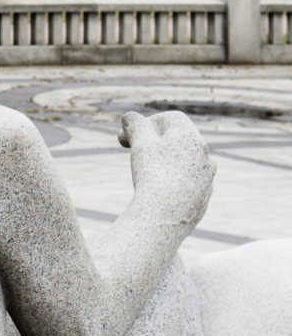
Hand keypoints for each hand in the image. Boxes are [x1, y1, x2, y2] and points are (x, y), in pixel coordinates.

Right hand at [120, 110, 214, 227]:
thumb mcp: (140, 142)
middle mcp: (205, 157)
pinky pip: (186, 182)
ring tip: (144, 171)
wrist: (166, 217)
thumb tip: (132, 118)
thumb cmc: (153, 174)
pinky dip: (171, 180)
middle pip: (178, 140)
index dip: (148, 122)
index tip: (129, 135)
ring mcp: (206, 179)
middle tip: (131, 150)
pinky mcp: (203, 198)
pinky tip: (156, 190)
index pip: (171, 119)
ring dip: (163, 160)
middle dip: (153, 141)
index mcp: (192, 138)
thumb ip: (136, 124)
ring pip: (183, 162)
--- --- ---
What is needed: What number of lines in the records hold the word "hand"? Reply with that number alone.

Task solution: 2